── Page extract
On May 26, an online shopping site was launched to bring genuine Italian food and lifestyle products to consumers and restaurants in Japan. The website (http://www.veraitalia.jp/) features products selected by Elio Orsara, owner of the restaurant Elio Locanda Italiana established 15 years ago in the Tokyo Kojimachi area. It is being operated by Royal Tirrenian, a company established just over a year ago by Orsara and Italian entrepreneur Erica Borile.
Borile and Orsara visited Italy to personally select the products, with the aim of introducing consumers in Japan to the authentic Italian taste and culture. There is a gap between the real Italian taste and the image that the general Japanese public has of it. For example, products like Parmesan cheese or olive oil are now being produced in many different areas of the world and are quite easy to find in supermarkets. Nevertheless, olive oils that are not produced in Italy still are being marketed with the Italian flag. The products sold on veraitalia.jp come from relatively small, family-run companies that work with passion and are very attentive to preserving and carrying on their local traditions.
Born in the north of Italy, Borile went to university in Venice where she majored in Asian languages and culture. She came to Japan on short trips in 2002 and 2003 to study the language, and returned in 2007 after graduating from university.
How did you get into the food importing business?
When I came back in 2007, I only planned to stay a few months. I was teaching Italian, and doing some translations and interpreting for Italian companies coming to Japan. I was in Kyoto at that time and it was very nice, but I was looking for more of a challenge. So I moved to Tokyo and worked for a while at the Italian Chamber of Commerce. That’s where I met Elio and we started working together on this new project. He had been thinking to do something new that could promote authentic Italian food, products and lifestyle in Japan. Royal Tirrenian was established in March last year.
────
── Given data
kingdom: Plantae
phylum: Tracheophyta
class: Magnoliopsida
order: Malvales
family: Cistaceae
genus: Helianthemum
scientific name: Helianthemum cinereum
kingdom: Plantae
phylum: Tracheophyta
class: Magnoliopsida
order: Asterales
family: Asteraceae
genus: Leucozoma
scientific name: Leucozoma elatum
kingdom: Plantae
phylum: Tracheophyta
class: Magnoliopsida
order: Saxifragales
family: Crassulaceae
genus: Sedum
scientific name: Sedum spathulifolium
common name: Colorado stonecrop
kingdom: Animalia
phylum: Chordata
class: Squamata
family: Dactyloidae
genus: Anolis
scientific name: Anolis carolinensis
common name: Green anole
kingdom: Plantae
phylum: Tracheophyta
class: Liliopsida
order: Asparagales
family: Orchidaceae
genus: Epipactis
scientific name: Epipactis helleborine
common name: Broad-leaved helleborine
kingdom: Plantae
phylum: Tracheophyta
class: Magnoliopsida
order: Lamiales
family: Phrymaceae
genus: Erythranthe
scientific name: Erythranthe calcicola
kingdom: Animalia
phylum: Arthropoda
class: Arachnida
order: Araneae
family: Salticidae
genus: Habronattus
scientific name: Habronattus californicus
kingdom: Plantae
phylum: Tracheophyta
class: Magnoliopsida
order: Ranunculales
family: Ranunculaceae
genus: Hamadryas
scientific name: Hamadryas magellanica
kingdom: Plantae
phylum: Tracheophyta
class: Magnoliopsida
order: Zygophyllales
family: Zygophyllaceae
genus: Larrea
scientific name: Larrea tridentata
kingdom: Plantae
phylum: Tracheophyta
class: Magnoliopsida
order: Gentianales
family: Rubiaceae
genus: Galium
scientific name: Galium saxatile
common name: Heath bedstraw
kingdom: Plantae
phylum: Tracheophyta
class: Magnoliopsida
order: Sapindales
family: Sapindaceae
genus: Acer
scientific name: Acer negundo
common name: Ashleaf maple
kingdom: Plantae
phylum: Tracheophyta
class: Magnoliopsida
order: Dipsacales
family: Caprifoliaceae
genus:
────
:: Exercise tasks ::
A. According to the article about the Italian food shopping site, what did Borile major in at university in Venice?
B. Continue the interview about the Italian food shopping site, starting right after its last sentence.
The items in the dataset excerpt are separate material with no connection to the article about the Italian food shopping site.

:: Answer list ::
A. Asian languages and culture.

B.
What is your business line?
We import Italian products such as wine, olive oil, dried tomatoes, tomato sauce and cheese from the south of Italy for Italian restaurants. We have a very good selection of almost everything you might need to cook good Italian food at home.
How was business in your first year?
Even though last year was not the best time to start a new company, we had some positive results. We approached a lot of restaurants. Elio has a long background here and he knows a lot of people. You start with people you know and they introduce you to potential new customers. It takes time to develop a network and gain customers’ trust. Currently, we are selling to about 20 restaurants in the Kanto area.
Do you sell to supermarkets?
No, we prefer to deal directly with customers. That helps us remain competitive.
Tell us about the online shopping site www.veraitalia.jp.
Quite simply, we wanted to reach the public. We received some good suggestion from Hideki Ogino, a well-known web marketer and friend of ours, on how to build the site and promote it so it achieves a high result on search engines. It has got off to a good start with nearly 90 products available online. It is simple, easy to remember and explains the concept. We also explain to customers where the products come from, who is producing them and why they are 100% authentic products.
We are very proud of offering fresh products like mozzarella, salami and ham. Compared to other high-quality Italian products in the market, the price is comparable, but the freshness is much higher because we have them flown to Japan three times a week. You can receive products 2-3 days after you place an order.
How has the response been since you launched the site?
I am surprised that we got a very good response both in terms of media coverage and from customers. Many people have registered and we took orders early on. I think it will take from 6 months to one year to stabilize. At the beginning, it is natural to have a peak in orders.
How are you marketing your company?
Word of mouth has been the best marketing means so far, and network connections. With our online shopping project, we are considering collaborations with associations or companies, as well as taking part in food fairs and exhibitions.
Is the website only aimed at individual consumers?
No, we also want to deal with privately-owned restaurants, especially for those outside Tokyo where the distribution system is not so good. Often, they cannot get authentic products, so they either have to use something that is not Italian.
What feedback did you get at the launch event?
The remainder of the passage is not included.